I do like that Wyatt sometimes wears his rosary around his neck and he was doing it on that afternoon. And that Emily has the camera in her hand, and that my kids try so hard to come up with their best smiles. The best one of me is definitely the garden pic! They're all starting to look the same though, especially since we have been to so few places this year. Oh well, four months left. At least we have some themed months coming up which should make it a little less boring easier.
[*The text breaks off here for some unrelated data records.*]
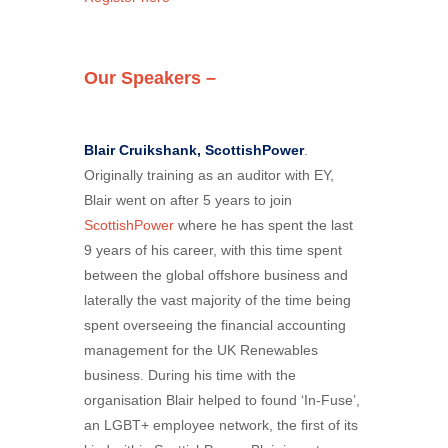
Our Speakers –
Blair Cruikshank, ScottishPower
.
Originally training as an auditor with EY,
Blair went on after 5 years to join
ScottishPower
where he has spent the last
9 years of his career, with this time spent
between the global offshore business and
laterally the vast majority of the time being
spent overseeing the financial accounting
management for the UK Renewables
business. During his time with the
organisation Blair helped to found ‘In-Fuse’,
an LGBT+ employee network, the first of its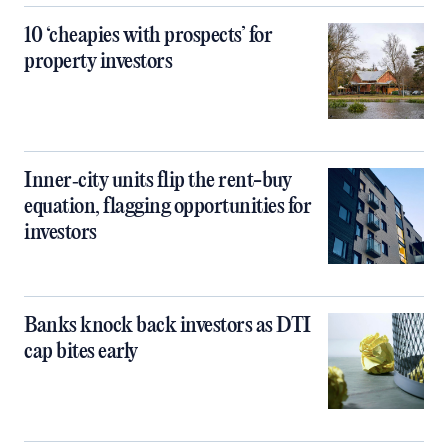
10 ‘cheapies with prospects’ for
property investors
Inner‑city units flip the rent-buy
equation, flagging opportunities for
investors
Banks knock back investors as DTI
cap bites early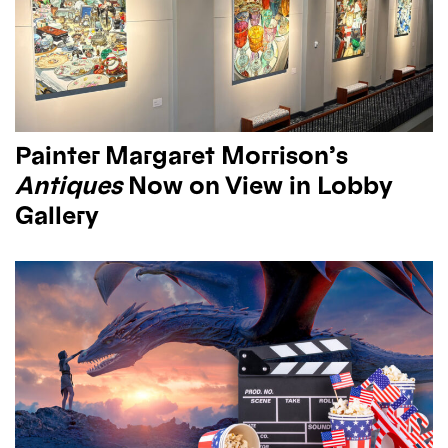
Painter Margaret Morrison’s
Antiques
Now on View in Lobby
Gallery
Monday, September 12, 2011

September 11.

My Uncle Dayrel and Aunt Ruth are in California for a few days, staying with my mother. My mom is the youngest of six and Uncle Dayrel is the oldest of the six. We went to mass Saturday evening so we could get up early and drive to Sacramento to meet my family and visit with everybody. The getting up early part didn't work out so well and we got out of town later than expected, which for us is normal. We have never been early. We have never been the first to arrive.



We had a great day. We picnicked at Land park in Sacramento. My kids had a blast with their cousins. We hadn't been all together since last Thanksgiving so it was long overdue playtime. We suffered through some awful weather on Saturday, with three games we were at the soccer fields most of the day and it was too hot to breathe. Yesterday however, was absolutely beautiful and perfect.
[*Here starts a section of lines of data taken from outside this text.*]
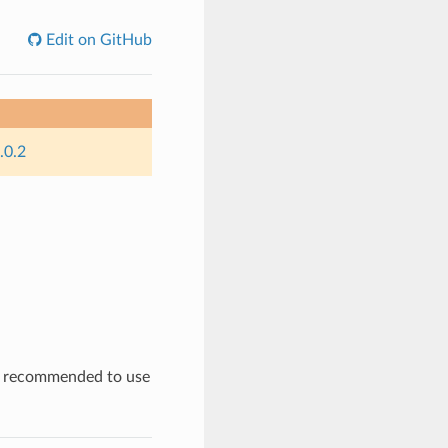
Edit on GitHub
.0.2
is recommended to use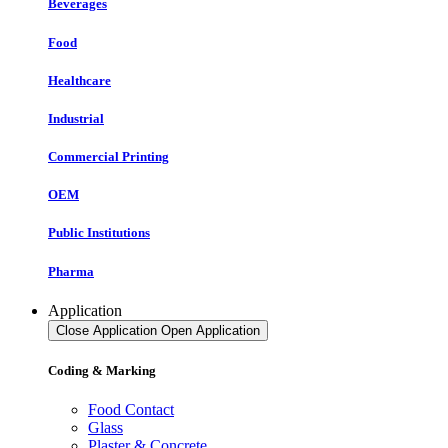
Beverages
Food
Healthcare
Industrial
Commercial Printing
OEM
Public Institutions
Pharma
Application
Close Application
Open Application
Coding & Marking
Food Contact
Glass
Plaster & Concrete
I am in love with this photo I took yesterday of my brother Jimmy.

On the way home we listened to the coverage of the 9-11 commemoration events and had some good conversations with the kids about it. At one point between Stockton and Modesto, about a dozen people waved flags on top of the over crossing at the passing traffic.

Back at home, Tony made pasta soup [fideos] and mowed the yard. I shuffled around getting things in order for the week to come and tried to ignore all the parts of my house that have been neglected, like dirty floors and other dusty things. Blocking it out helps sometimes, but I know eventually I will have to face it. For now, I don't yet know when that will be. I wish I was the kind of person that could have someone come and clean my house. But even if I thought I could afford it, I can't imagine how I could be comfortable with a stranger cleaning all our dirty stuff and places. I don't know.

So that was our 9/11/11.

Now I will tell you my story of 9/11/01. It's not at all newsworthy but It's where I was and what I was doing.
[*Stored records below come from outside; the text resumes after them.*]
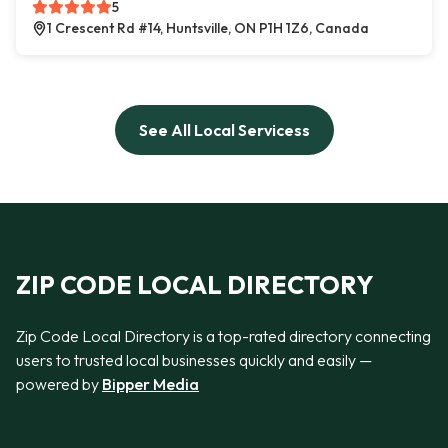
5
1 Crescent Rd #14, Huntsville, ON P1H 1Z6, Canada
See All Local Servicess
ZIP CODE LOCAL DIRECTORY
Zip Code Local Directory is a top-rated directory connecting
users to trusted local businesses quickly and easily —
powered by
Bipper Media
My last day of full-time paid work was 8/31/2001. I was nine months pregnant, and I knew I would not go back to work after the maternity leave. Emily was three years and two months old and had been in daycare since she was 12 weeks old. I was overwhelmed with comfort and joy that I would now be a stay home mom to her and our new baby girl. Overwhelmed with joy and relief. The relief, was like none I had ever felt before.

So I plugged along three more days and on the evening of Labor Day, Monday September 3, Tony and I sat outside in our lawn chairs and thought about how funny it would be if we had the baby on "Labor" Day. We didn't. But we did go into labor a few hours later that night, and had a baby before one o'clock in the morning, which gave the "S" in my SWEET life, Sarah Grace, a September 4 birthday.

So on September 11, 2001, I woke up with a one week old baby in my bed and a three year old sleeping nearby. Tony had already gone to work when we got up. I turned on the TV and there it all was. I was home, horrified, with two little girls. The weeks and months that followed I just remember always having the TV on, nursing in the middle of the night while watching replays on C-SPAN because we didn't have all the cable news channels that go round the clock, worrying and grieving in disbelief like everybody else.

I guess I kind of remember it all through the fog of new motherhood. With all that love in my arms and by my side I tried, and then I failed, to understand it all. And so it is still.